10. Matsson makes good on his promise to structure GoJo’s buyout “so fucking nice” for Logan

And he does indeed keep Roman on as a high-ranking financial adviser. But Roman’s competence becomes flailing indifference when he no longer has an actual father figure to try and please, and he’s quickly let go with a cushy golden parachute.

Succession Season 4 plot 11
Connor Roy’s New Mexico ranch at daybreak (Succession screengrab courtesy HBO; hot air balloons via pinclipart)

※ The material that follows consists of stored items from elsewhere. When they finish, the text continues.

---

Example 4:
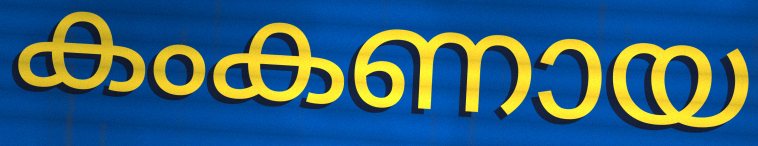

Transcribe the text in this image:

കംകണായ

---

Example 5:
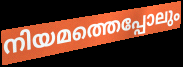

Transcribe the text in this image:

നിയമത്തെപ്പോലും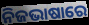
ନିଜଭାଷାରେ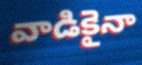
వాడికైనా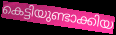
കെട്ടിയുണ്ടാക്കിയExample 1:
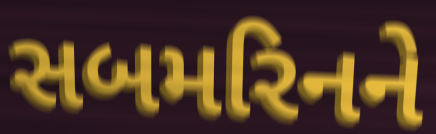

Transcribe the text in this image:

સબમરિનને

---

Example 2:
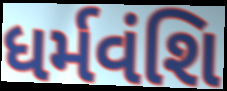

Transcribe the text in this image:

ધર્મવંશિ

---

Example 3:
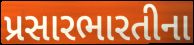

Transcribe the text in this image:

પ્રસારભારતીના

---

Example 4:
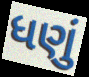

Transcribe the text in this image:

ધણું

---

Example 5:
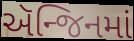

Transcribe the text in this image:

ઍન્જિનમાં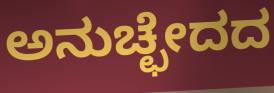
ಅನುಚ್ಛೇದದ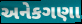
અનેકગણા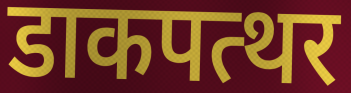
डाकपत्थर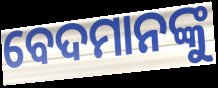
ବେଦମାନଙ୍କୁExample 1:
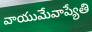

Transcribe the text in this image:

వాయుమేవాప్యేతి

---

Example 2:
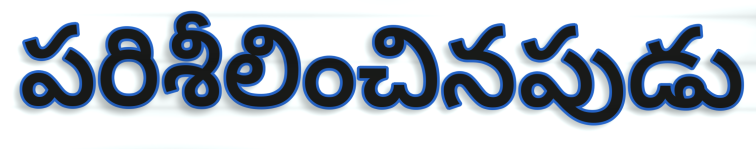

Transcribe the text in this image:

పరిశీలించినపుడు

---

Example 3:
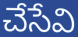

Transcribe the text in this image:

చేసేవి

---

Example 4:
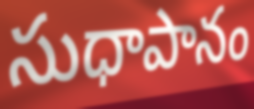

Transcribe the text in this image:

11. While dropping by Connor’s New Mexico ranch

to pick up the wedding ring for Willa that Connor forgot to pack, Cousin Greg finds himself transfixed by the sight of dozens of hot air balloons cresting over the Sangre de Cristo as gently as a mother fitting her newborn with a skullcap that says, “If This Crib’s A-Rockin, Fuck Off.” He seeks out their source, discovers the Albuquerque International Balloon Fiesta, and pays his way onboard a rickety vessel captained by a sketchy, Ahabesque figure who promises to “take [Greg] where he needs to be.” As the balloon ascends, a fierce north wind picks up; the other balloons cut their gas and return to the safety of Earth, but Ahab, against Greg’s feeble protests, instead cuts his sandbags and lets his balloon continue skyward. In a mid-credits scene, investigators discover the balloon wreckage in a farmer’s field, its two occupants long-since frozen to death with twisted smiles upon their faces. The lead investigator speculates that the two likely held out for hours as the balloon flew out of the troposphere and reached the punishing temperature inversion that marks the stratosphere’s beginning, at which point the turbulence would have been too much for the frail vehicle, and it began the rapid descent from which recovery was all but impossible. “In other words,” the investigator says, blowing ice from his mustache on this unseasonably cold autumn morning, “they reached the bottom of the top.”

12. And finally, these five words:

Waystar Employee Cafeteria Food Fight. Jesse Armstrong, there’s still plenty of time to reshoot Succession‘s final scene.